Selected text
_ _ _ _ _ _ _
Well, Hanna, let me tell you something. I’ve never once worn a bikini in my life. Like you, I don’t fancy being sexualised on my family beach holiday, and I do a dab hand in 1950s swimsuits: practical, glamorous, and comfortable around my Dad. During my long, ultra-feminist years of refusal to shave my legs, I endured annual struggles with billowing cover-ups and clingy leggings (though last time I went to a theology lecture, sensitive depilation was as mandated by most branches of Islam as it is by Cosmopolitan). I’m a conservative woman at heart: I don’t even practice sex before marriage. Not because I’m a female eunuch, but because I, like many Muslims, believe that sex is sacred.
But, Hanna, I don’t need a hijab to dress like a feminist. And your choice between veil or bikini is a false dichotomy. In fact, it’s one of the oldest anti-feminist tropes in the book, a mild reframing of the old Madonna-whore complex, for which my own Christianity has been rightly pilloried. Feminists are building a future in which the female body is no more a fetish object than the male: where I can eschew the bikini, but feel the wind through my Chelsea blow-dry, and still be valued more for my understanding of 16th century history than for how I look in either. Granted, we’re not there yet. But the more we treat parts of our bodies as sexual triggers and hide them away, the more we sexualise them in the male imagination. Both Islamic dress codes and Hollywood magazines sustain themselves by policing women’s bodies.
Hanna, I don’t think the hijab is about ‘oppression’ – not, as you say, in modern Britain. After all, you’re getting a Guardian vox-pop out of it. And obviously, as a liberal, I’d oppose any attempt to ban it. But while you rightly point out that most Western women are psychologically enslaved to diet culture, is it unreasonable to suggest to a student of Marx that false consciousness – remember that? – applies as much to women in hijabis as women in bikinis? I’m not sure I’ve ever met a woman, in a hijab, bikini or knee-length skirt, who makes culturally free choices about her wardrobe.
_ _ _ _ _ _ _
Excerpted data
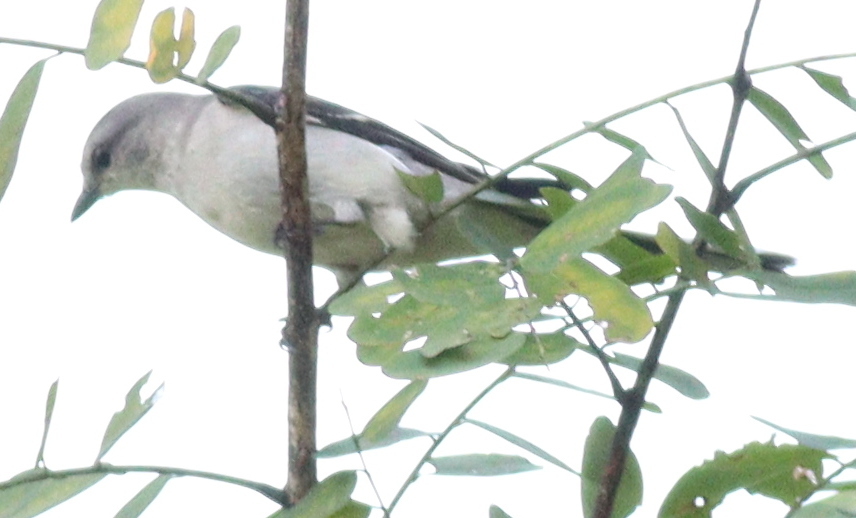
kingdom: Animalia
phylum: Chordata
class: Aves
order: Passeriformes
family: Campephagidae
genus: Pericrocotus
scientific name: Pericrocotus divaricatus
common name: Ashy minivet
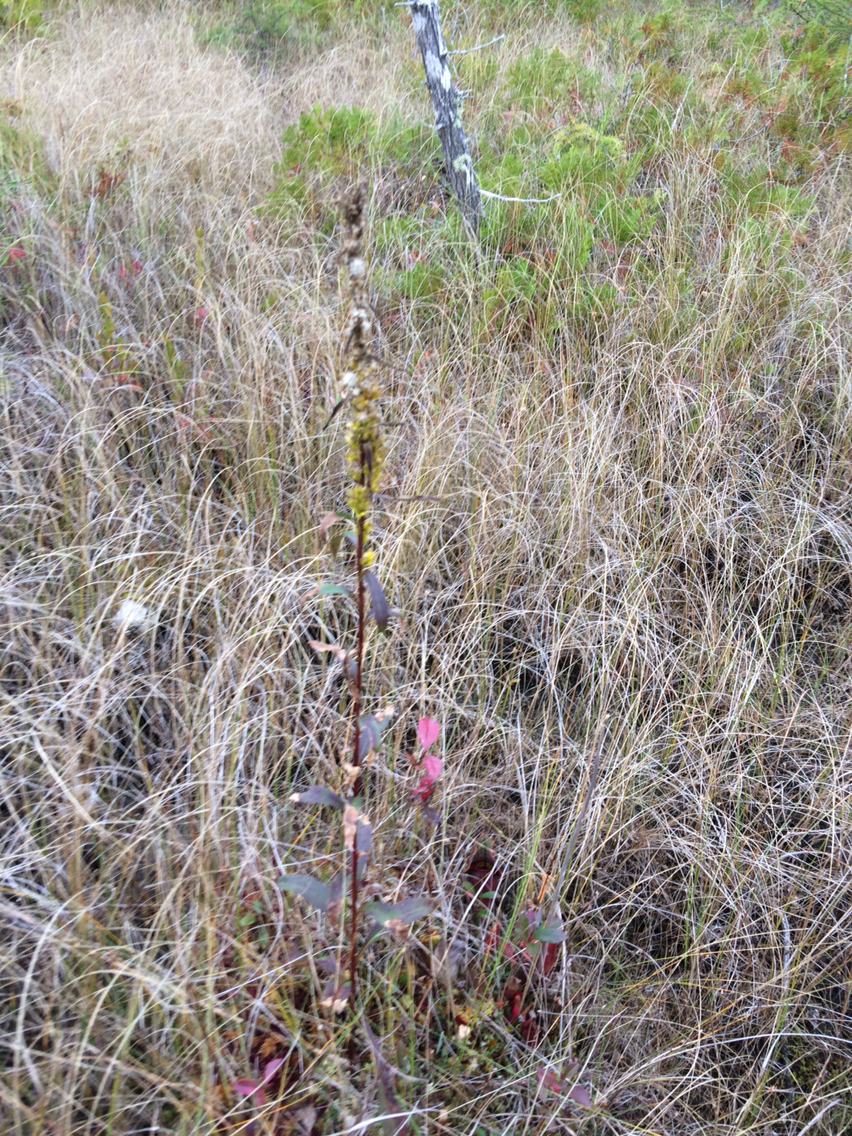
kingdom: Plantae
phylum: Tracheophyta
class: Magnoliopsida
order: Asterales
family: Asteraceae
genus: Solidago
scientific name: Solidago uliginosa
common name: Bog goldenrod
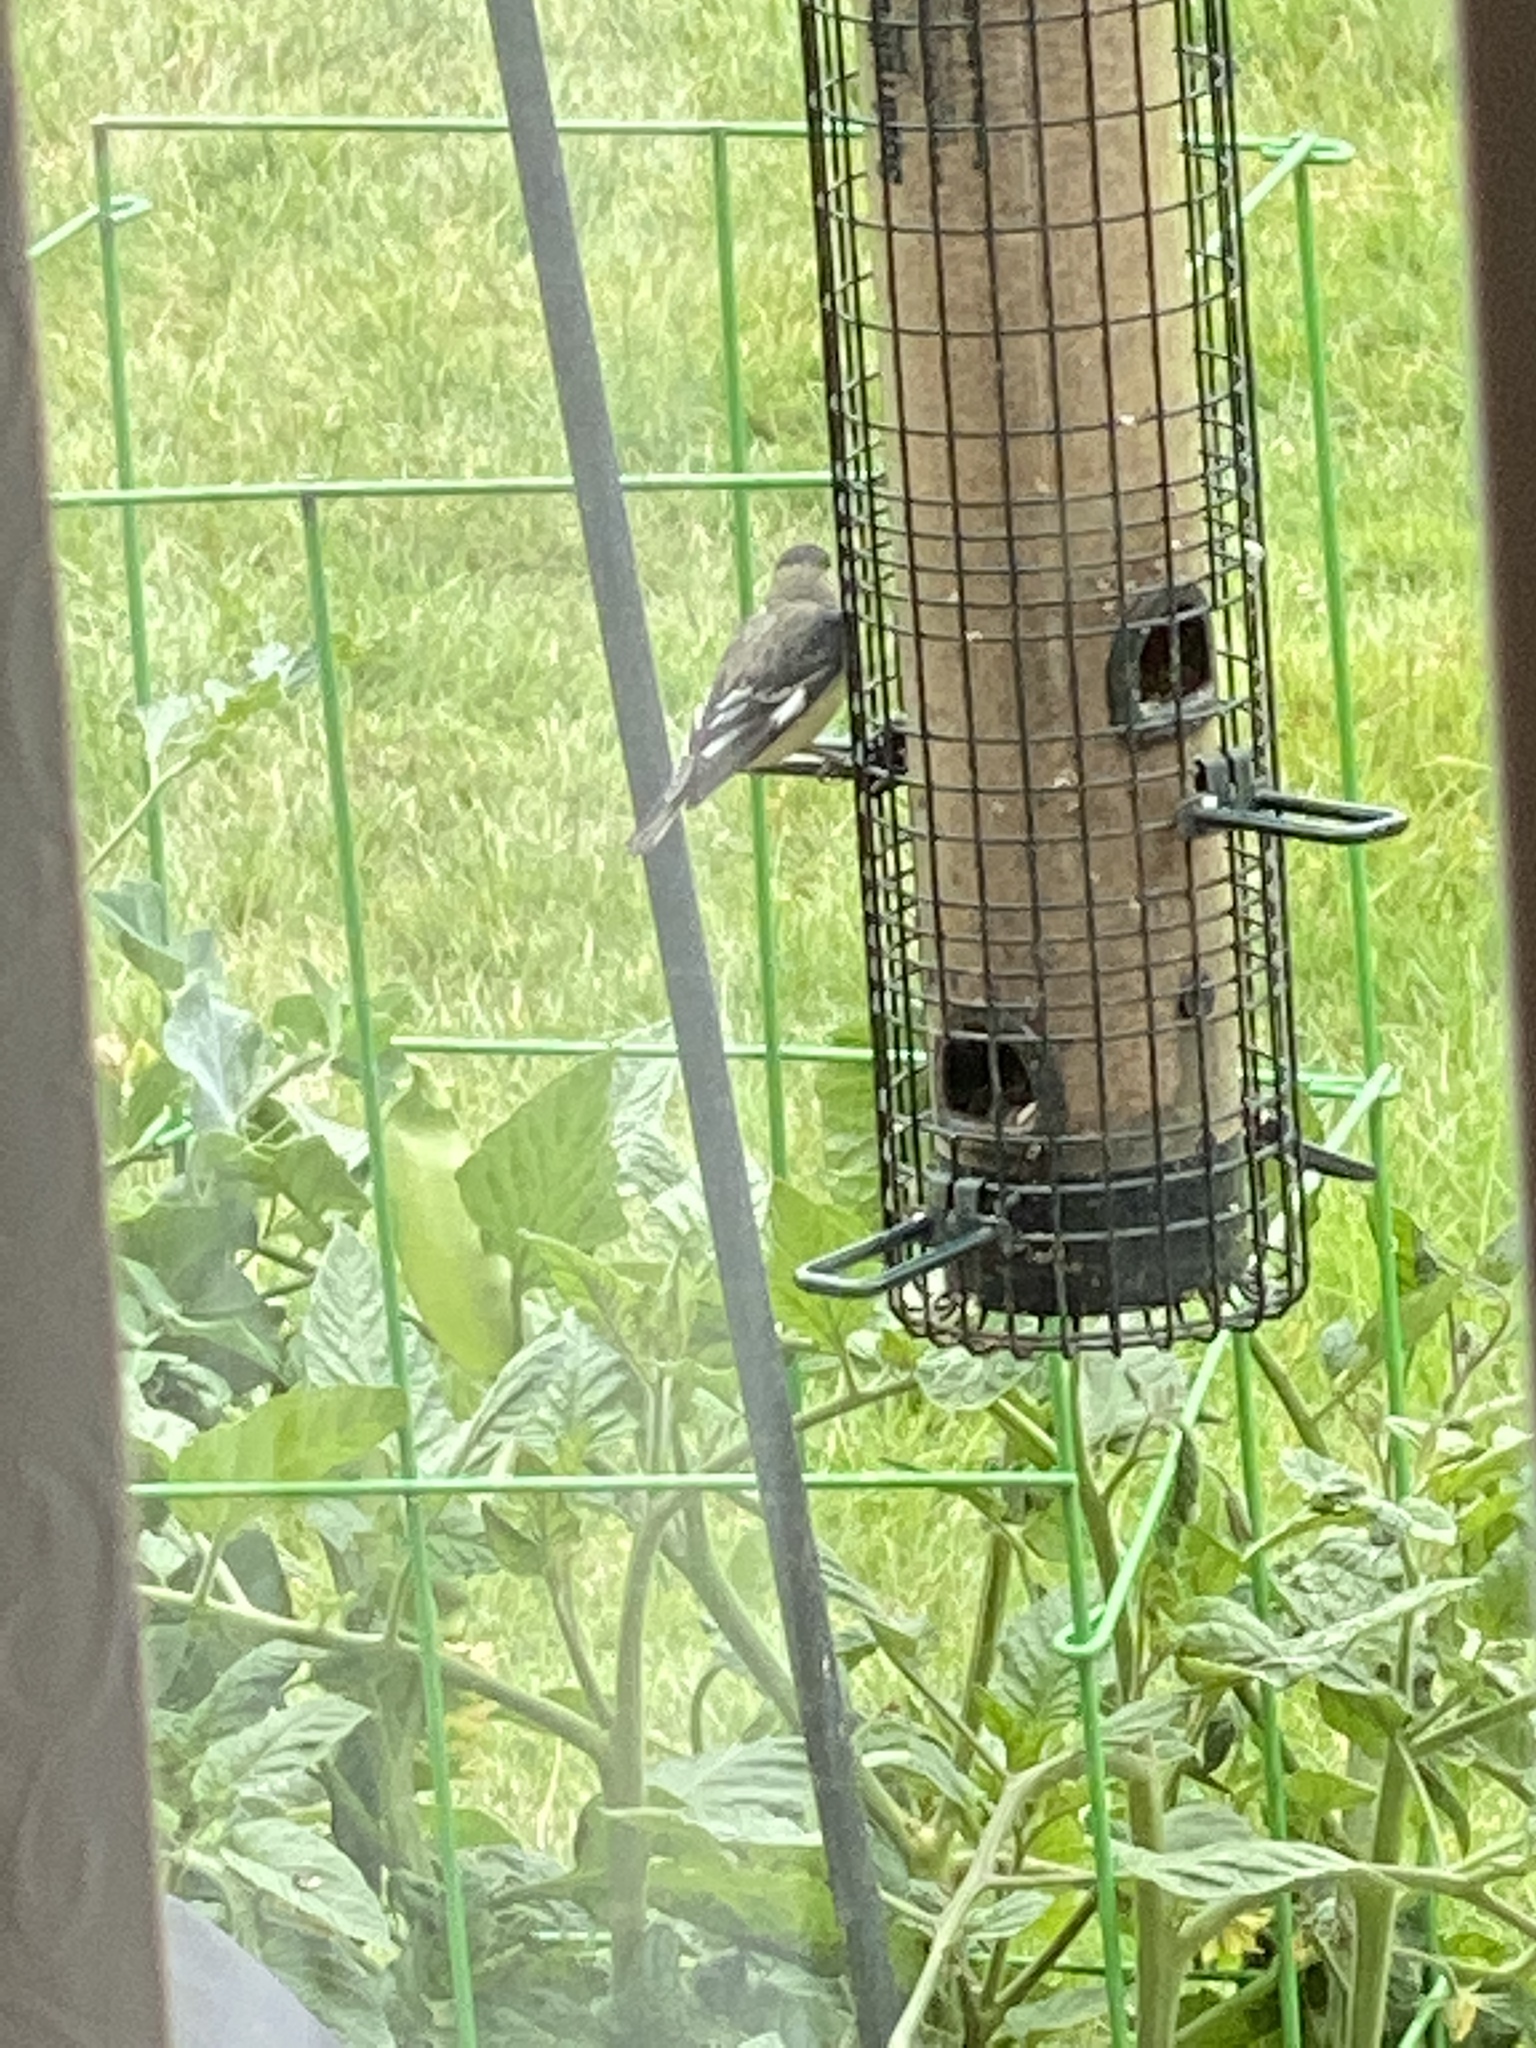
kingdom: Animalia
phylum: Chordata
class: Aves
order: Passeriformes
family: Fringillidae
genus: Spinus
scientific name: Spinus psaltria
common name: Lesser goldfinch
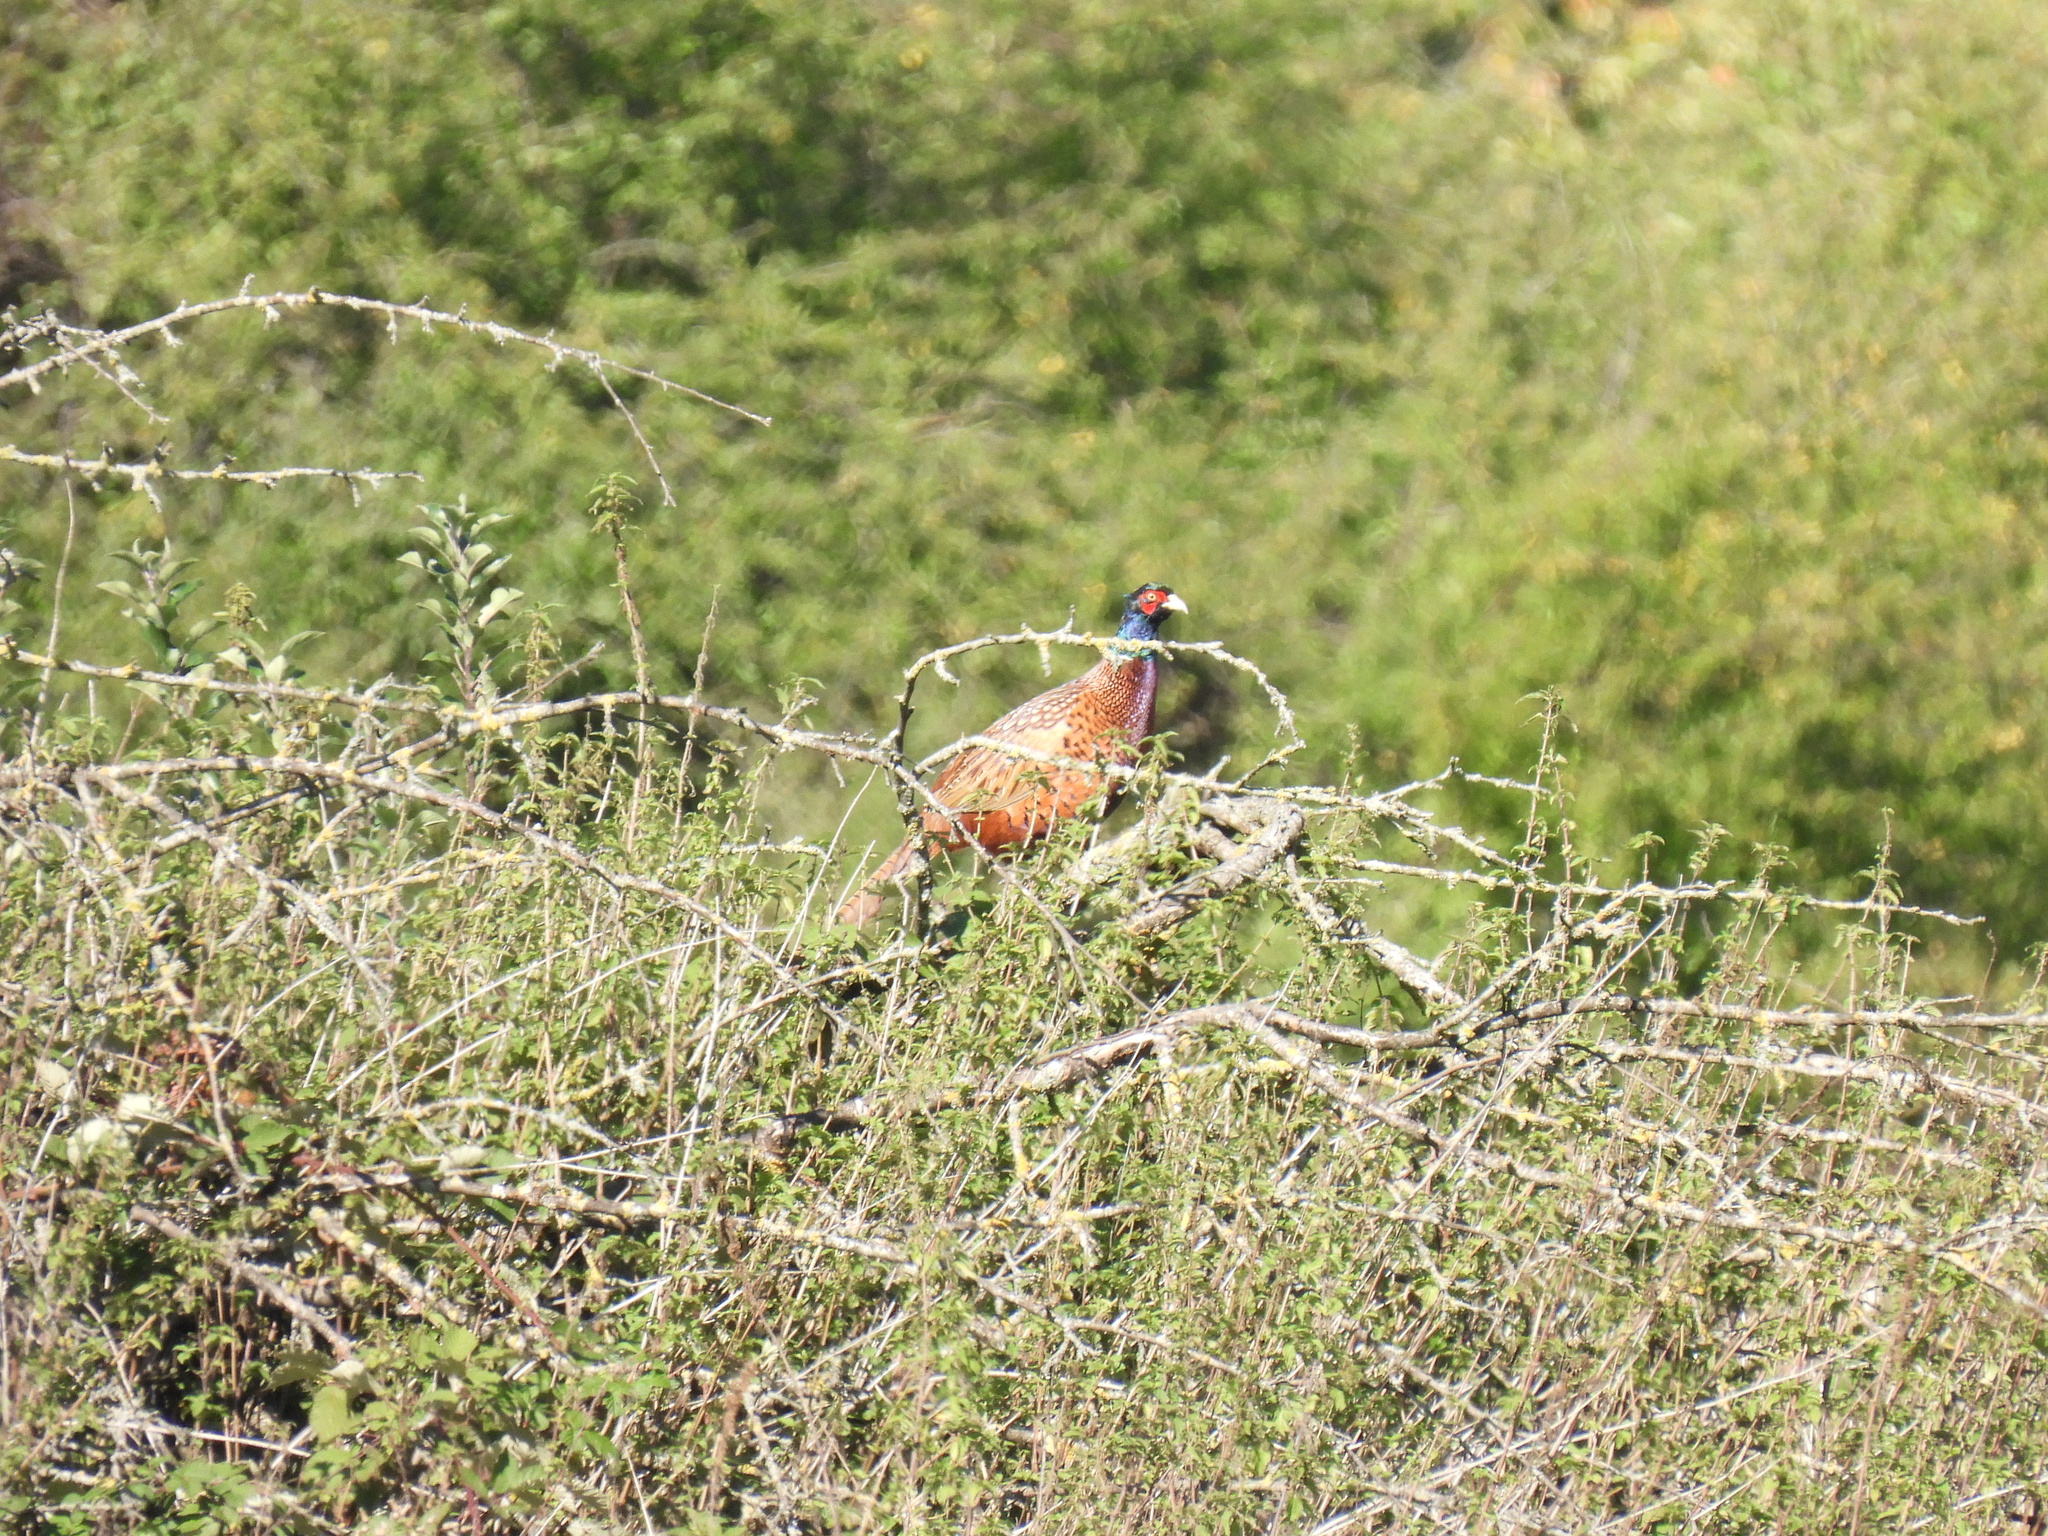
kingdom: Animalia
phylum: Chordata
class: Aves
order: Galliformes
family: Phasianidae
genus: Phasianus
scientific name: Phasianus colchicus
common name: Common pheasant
_ _ _ _ _ _ _
The request
In the piece addressed to Hanna, what does the writer call the choice between veil or bikini?

Complete output
A false dichotomy.